從小他便從書中,以及身邊的人看過不少形狀、顏色不同的粒子,但銀白色粒子還是第一次看見。他曾經翻查家族遺留下來的古書,但都一無所獲;為了確認自己看到的不是幻覺,他曾暗中跟蹤詠映,但那些銀白色粒子非但沒有消失,反而還多了。
每次看到那些銀白色粒子,他心中深處都覺得它們很溫柔,卻又令他感到恐懼。與此同時,他總覺得詠映的外貌與氣息都十分熟悉,彷彿在哪裡見過一樣,但到現在仍然想不起。
所以他才跟元老院的人說「不知道是兇還是吉」。
看來我要多點留意這個人,班納特心中暗暗決定要再暗中跟蹤詠映,有必要時還要跟她來個對話。
「既然班納特都這樣說,那就沒辦法了,我們還是小心提防,不要讓她有機會上位吧。」
大衛輕嘆完後,莉維亞和亞爾伯特也無奈地嘆了口氣。
「唉,如果百年前我們早猜到日之女王會自殺的話,就不會生出這麼多事來了。」這時,法蘭西斯的一句引起了眾人的話題。
「就是,當時我們的祖先只打算殺死月之女王,留著日之女王,怎會猜到她對月之女王一往情深,還在死前留下那個麻煩的詛咒!」亞爾伯特又在發洩了。對他來說最麻煩的工作,就是如何令日之女王轉生後不前來報復,所以法蘭西斯的一句立刻勾起他的怨氣。

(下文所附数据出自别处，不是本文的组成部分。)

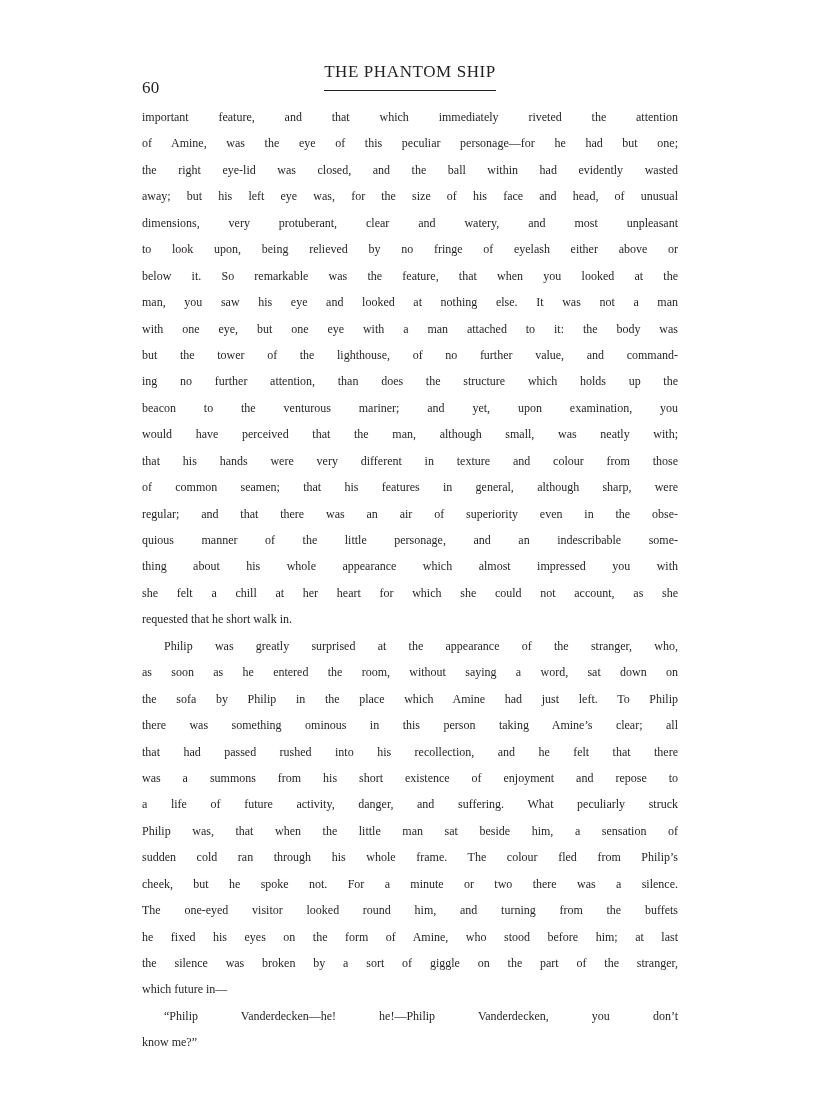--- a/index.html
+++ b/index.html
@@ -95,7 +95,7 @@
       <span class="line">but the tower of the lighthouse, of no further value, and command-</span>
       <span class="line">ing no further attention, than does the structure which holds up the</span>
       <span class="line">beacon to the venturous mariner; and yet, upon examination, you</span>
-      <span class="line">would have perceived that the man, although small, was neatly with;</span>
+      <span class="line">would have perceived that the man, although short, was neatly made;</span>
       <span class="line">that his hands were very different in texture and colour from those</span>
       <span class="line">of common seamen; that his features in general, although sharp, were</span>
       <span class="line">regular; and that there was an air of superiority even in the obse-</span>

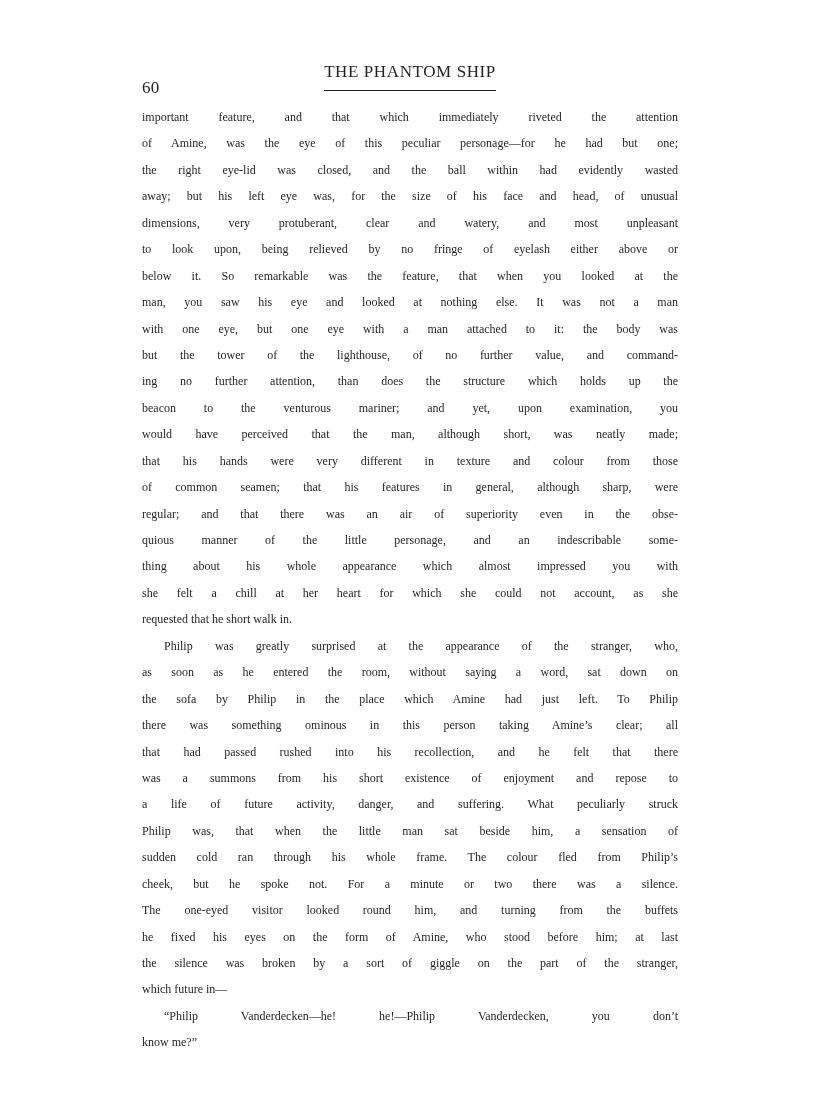--- a/index.html
+++ b/index.html
@@ -101,6 +101,7 @@
       <span class="line">regular; and that there was an air of superiority even in the obse-</span>
       <span class="line">quious manner of the little personage, and an indescribable some-</span>
       <span class="line">thing about his whole appearance which almost impressed you with</span>
+      <span class="line">awe. Amine’s dark eyes were for a moment fixed upon the visitor, and</span>
       <span class="line">she felt a chill at her heart for which she could not account, as she</span>
       <span class="line last">requested that he short walk in.</span>
     </div>

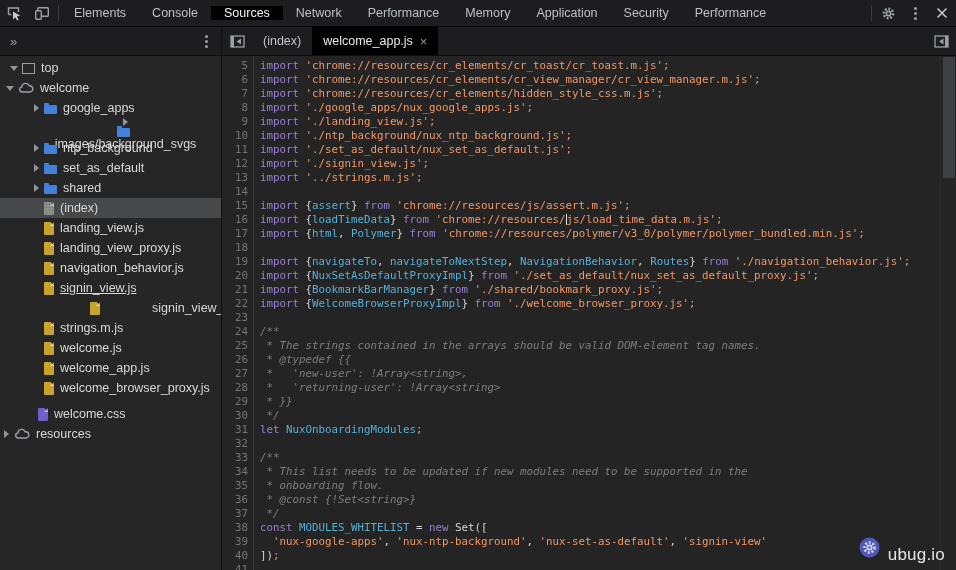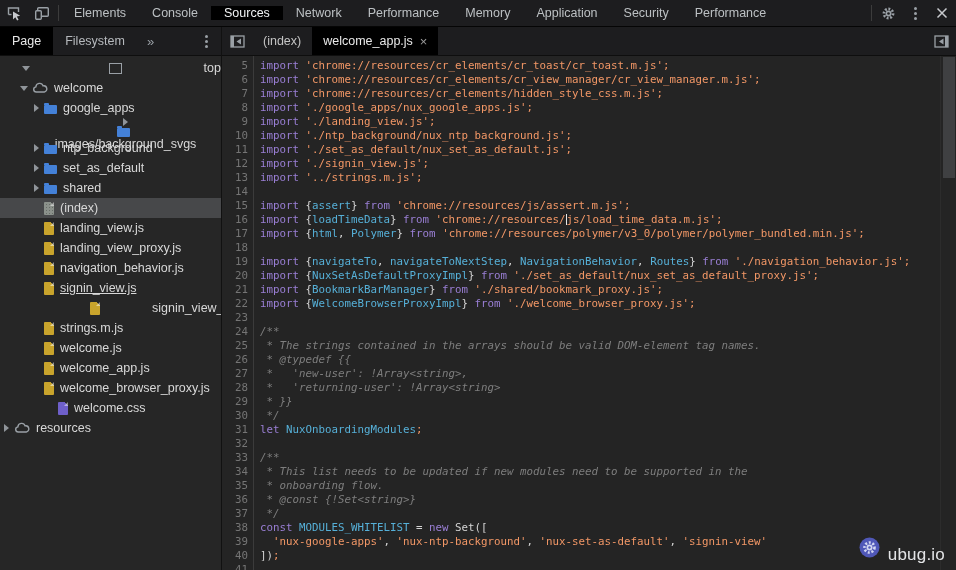--- a/index.html
+++ b/index.html
@@ -135,10 +135,6 @@
 
     <div class="sidebar">
       <div class="sidebar-tabs">
-        <div style="display:flex;align-items:stretch;">
-            <div class="side-tab active">Page</div>
-            <div class="side-tab">Filesystem</div>
-          </div>
         <div class="st-icon chev">»</div>
         <div style="flex:1"></div>
         <div class="st-icon dots" style="width:30px;">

「是當年的紅晶院當主策劃這行動的,身為後人,我認為你剛才的言行給人一種推卸責任的感覺。」亞歷山大又令亞爾伯特語塞,因為他聽得出這位長輩明顯是暗中冷諷。
百年前的騷動,嘴上說是暴民做的,其實實行的人是元老院全員。
他們一直對作為雙胞胎的曉歌和月詠感到恐懼,適逢那幾年發生了多宗前所未見的大災難和瘟疫,時任紅晶院當主的妻子和幼子在瘟疫中不幸染病離死,碧石院家族也因突如其來的風災吹襲他們領地,而有不少人喪生。
他們都把責任歸咎於日月女王身上,一心認為只要沒有雙胞胎,就不會有那種悲劇。
以當年的紅晶院當主為首,他們在一個寧靜的夜晚衝進王宮,打算刺殺月之女王。之所以要留下日之女王,是因為他們深知沒有她的太陽之力,世界便會毀滅,相反月亮在他們眼中不過是可有可無的存在。他們一心認為雙胞胎當中只要有一人死去,那麼雙胞胎的詛咒就不會再有效。他們最終根據計劃殺死了月詠,但在猜測曉歌的行動上完全失敗。在曉歌死後,當時的紫英院當主利用曉歌留下的「炎晷彩環」,急忙研究出喚日儀式,並在民間抓來一個擁有特異能力的少女來當儀式中的活祭──這位少女後來就是第一位聖神女。
為確保安全,他們一直沒有把騷動的真相告訴歷任聖神女,所以遙稜一直以為真的有暴民參加了騷動。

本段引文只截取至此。